It looks like large-cap technology stocks, especially those related to online businesses, are experiencing a slowing down of what’s traditionally been some very solid growth.
Many pure-play online businesses are still struggling to turn a profit, and investor sentiment towards these stocks has changed.
Yet in this marketplace, dividend-paying blue chips continue to look good, and there’s been a resurgence in many large-cap share prices, many of which sold off before their earnings.
The list isn’t perfect, but it does go on—and that’s the important news in this market. Stocks that were previous winners since the market breakout in early 2013 are still of interest to institutional investors.
Of note, Union Pacific, which is a great benchmark stock even if you aren’t interested in owning a railroad business, leapt 15% higher on the stock market to another new record-high after reporting very good results.
Railroad stocks have been hot. Union Pacific is powering ahead in its revenues, earnings, cash position, and shareholders’ equity. (See “Why the Old School Dow Theory Still Applies.”)
Plus, the company is buying back its own shares with tremendous fervor. By the end of the third quarter, this calendar year, Union Pacific repurchased 24,307,000 shares and still has 95,693,000 to go under the current program, which expires December 21, 2017.
In its most recent quarter, total freight shipments grew 11% comparatively, accelerating from this year’s previous two quarters.
The third quarter of 2014 represented the company’s best quarter ever, driven by both volume and pricing gains.
By all accounts, it was a tremendous quarter for an otherwise mature enterprise. The railroad business is still a very good business to be in.
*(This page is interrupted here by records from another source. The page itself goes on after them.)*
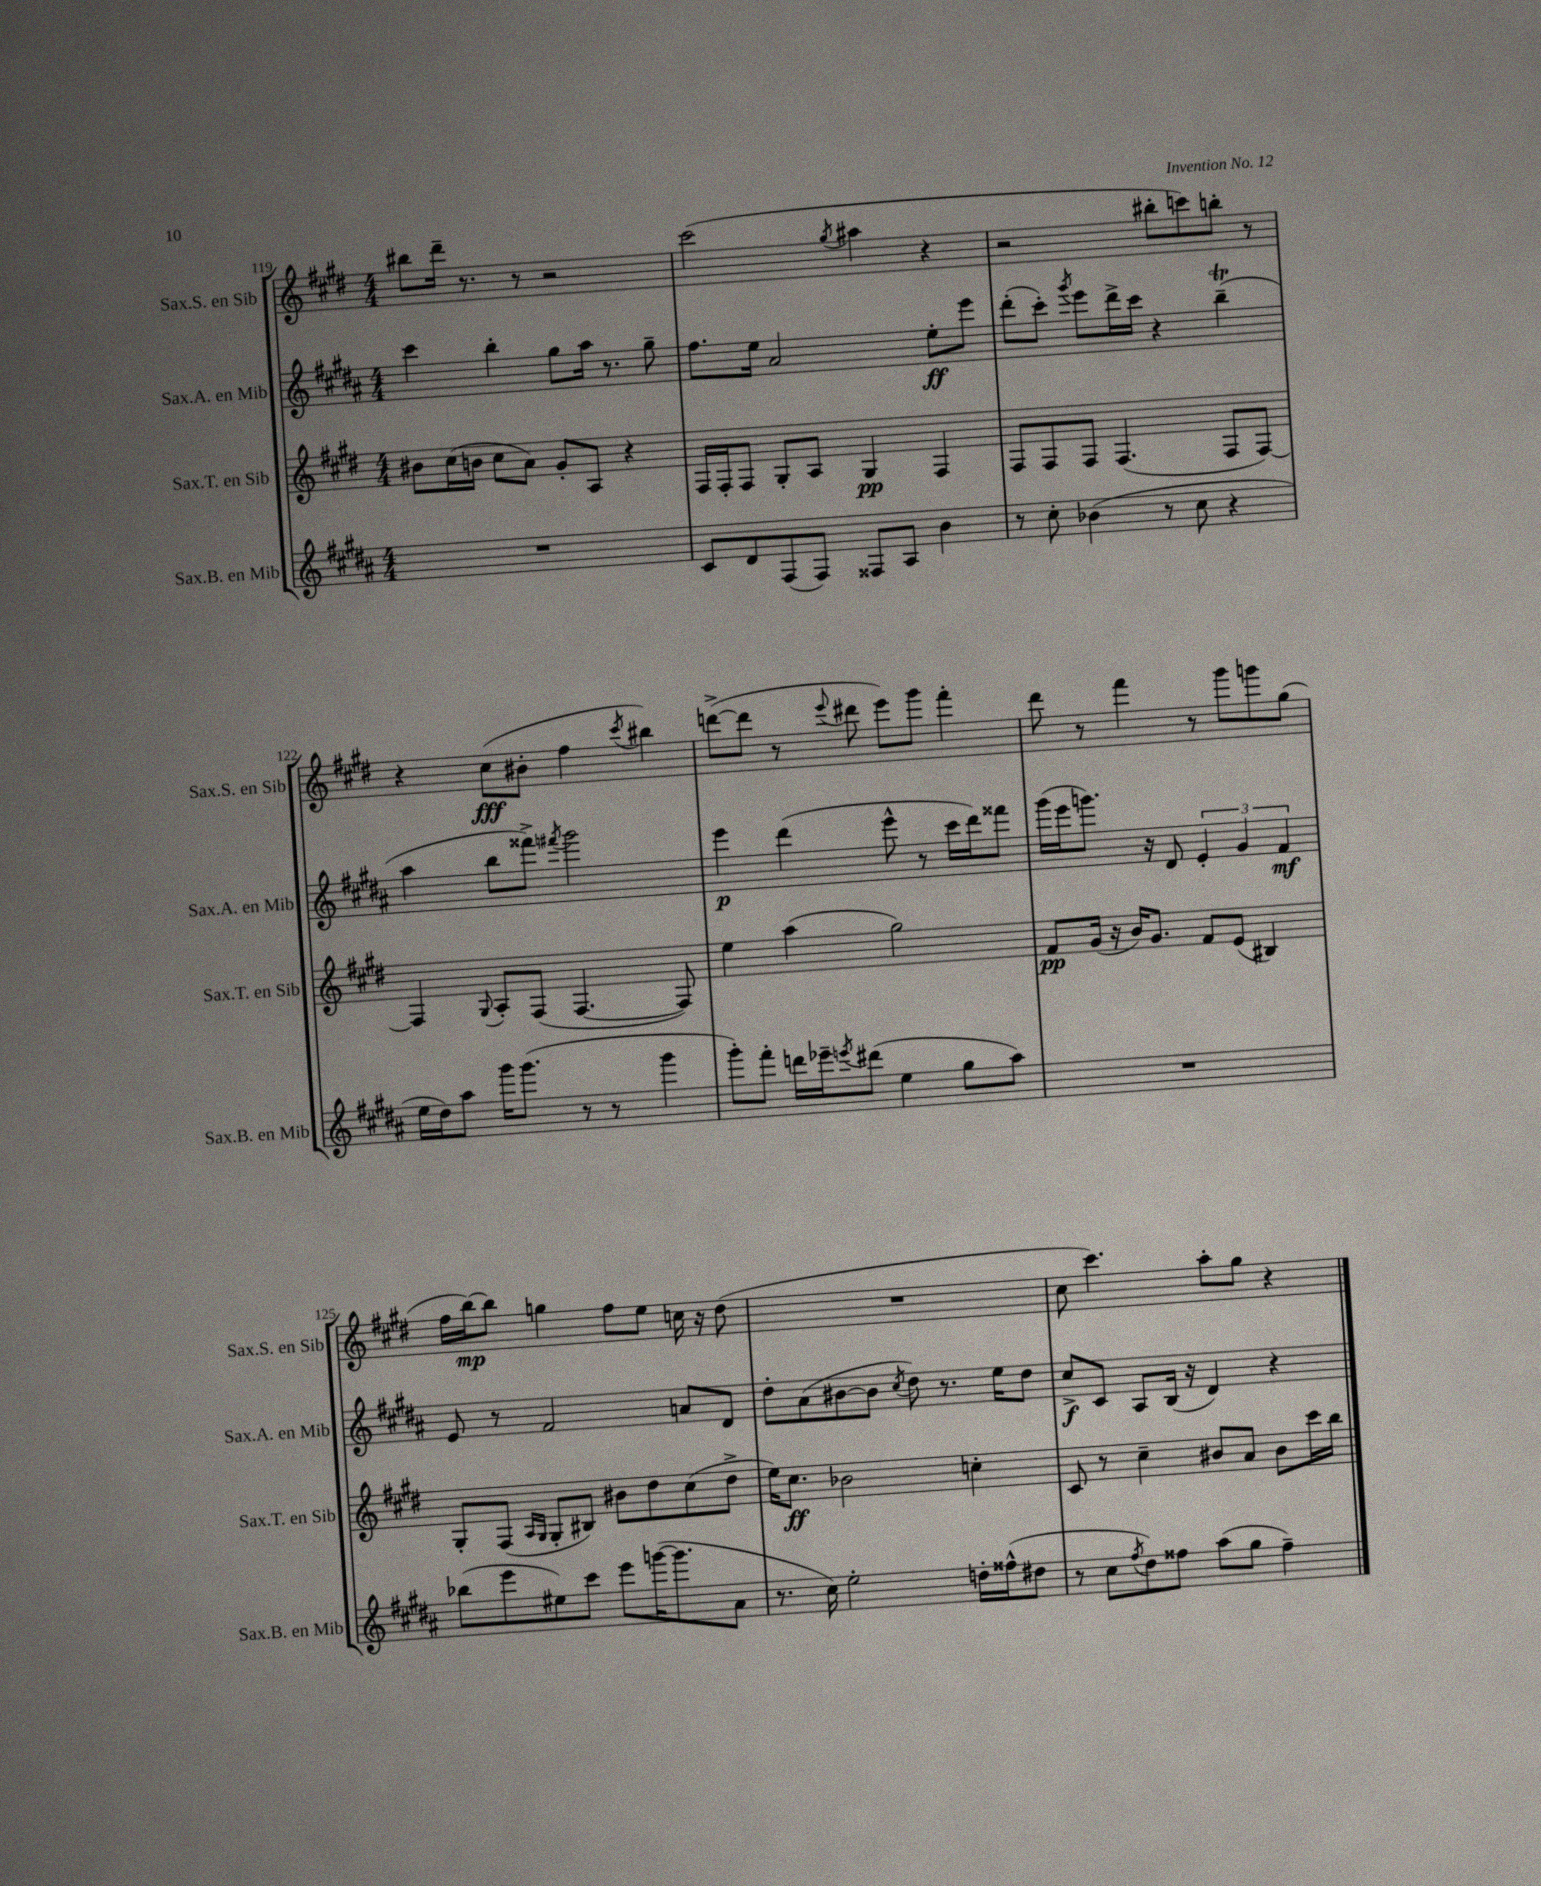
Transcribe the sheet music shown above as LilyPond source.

<<
\new StaffGroup <<
\new Staff = "s0" \with { instrumentName = "Sax.S. en Sib" shortInstrumentName = "Sax.S. en Sib" } {
    \clef treble \key e \major \numericTimeSignature \time 4/4
    bis''8 dis'''16-- r8. r8 r2 |
    cis'''2( \acciaccatura { gis''8 } ais''4 r4 |
    r2 bis''8-. c'''8) b''8-. r8 |
    r4 cis''8\fff( bis'8-. fis''4 \acciaccatura { cis'''8 } bis''4) |
    d'''8~->( d'''8 r8 \appoggiatura { e'''8 } dis'''8 e'''8) gis'''8 fis'''4-. |
    dis'''8 r8 fis'''4 r8 gis'''8 g'''8 gis''8( |
    fis''16 b''16~\mp) b''8 g''4 fis''8 e''8 c''16 r16 dis''8( |
    R1 |
    cis''8 cis'''4.) a''8-. gis''8 r4 \bar "|." |
}
\new Staff = "s1" \with { instrumentName = "Sax.A. en Mib" shortInstrumentName = "Sax.A. en Mib" } {
    \clef treble \key b \major \numericTimeSignature \time 4/4
    cis'''4 b''4-. gis''8 ais''16 r8. gis''8-- |
    fis''8. e''16 ais'2 e''8-.\ff e'''8 |
    dis'''8-.( cis'''8-.) \acciaccatura { gis'''8 } e'''8 dis'''16-> cis'''16 r4 b''4--\trill( |
    ais''4 b''8 fisis'''8->) \acciaccatura { fis'''8 } gis'''2 |
    e'''4\p dis'''4( e'''8-^ r8 cis'''16 dis'''16) fisis'''8 |
    gis'''16( e'''16 g'''8.) r16 dis'8 \tuplet 3/2 { e'4-. gis'4 fis'4\mf } |
    e'8 r8 fis'2 a'8 dis'8 |
    dis''8-. ais'8( bis'8~ bis'8 \acciaccatura { cis''8 } dis''8) r8. e''16 dis''8 |
    cis''8->\f cis'8 ais8 b16( r16 dis'4) r4 \bar "|." |
}
\new Staff = "s2" \with { instrumentName = "Sax.T. en Sib" shortInstrumentName = "Sax.T. en Sib" } {
    \clef treble \key e \major \numericTimeSignature \time 4/4
    bis'8 cis''16( b'16 cis''8 a'8) gis'8-. a8 r4 |
    fis16 fis16-. fis8 gis8-. a8 gis4\pp fis4 |
    fis8 fis8 fis8 fis4.( fis8 fis8~) |
    fis4 \appoggiatura { gis8 } a8-. fis8( fis4.~ fis8) |
    e''4 a''4( gis''2) |
    fis'8\pp gis'16( r16 b'16) gis'8. fis'8 e'8( bis4) |
    gis8-. fis8( \grace { a16 gis16 } gis8-. bis8) bis'8 dis''8 cis''8( dis''8-> |
    e''16) cis''8.\ff bes'2 c''4-. |
    cis'8 r8 cis''4-- bis'8 a'8 bis'8 cis'''16 b''16 \bar "|." |
}
\new Staff = "s3" \with { instrumentName = "Sax.B. en Mib" shortInstrumentName = "Sax.B. en Mib" } {
    \clef treble \key b \major \numericTimeSignature \time 4/4
    R1 |
    cis'8 dis'8 fis8( fis8) fisis8 ais8 b'4 |
    r8 cis''8-. bes'4( r8 cis''8 r4 |
    e''16 dis''16) ais''8 gis'''16 gis'''8.( r8 r8 gis'''4 |
    gis'''8-.) fis'''8-. d'''16 ees'''16-- \acciaccatura { e'''8 } dis'''8( e''4 gis''8 ais''8) |
    R1 |
    bes''8( e'''8 eis''8) cis'''8 e'''8 g'''16~( g'''8. ais'8 |
    r8. cis''16) e''2-. d''16-. fisis''16-^( dis''8 |
    r8 cis''8 \acciaccatura { fis''8 } dis''8) fisis''8 ais''8( gis''8 fisis''4--) \bar "|." |
}
>>
>>
\layout { \context { \Score currentBarNumber = #119 } }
At Union Pacific, industrial products, agriculture, and intermodal shipments grew in the mid- to high double-digits over the comparable quarter last year. This is substantial comparable growth and a sign that the company will likely finish off the fourth quarter of 2014 with another record quarter.
Companies miss Wall Street consensus all the time. But looking beyond expectations, virtually all North American railroad companies are posting record results with significant improvement over comparable periods in the last few years.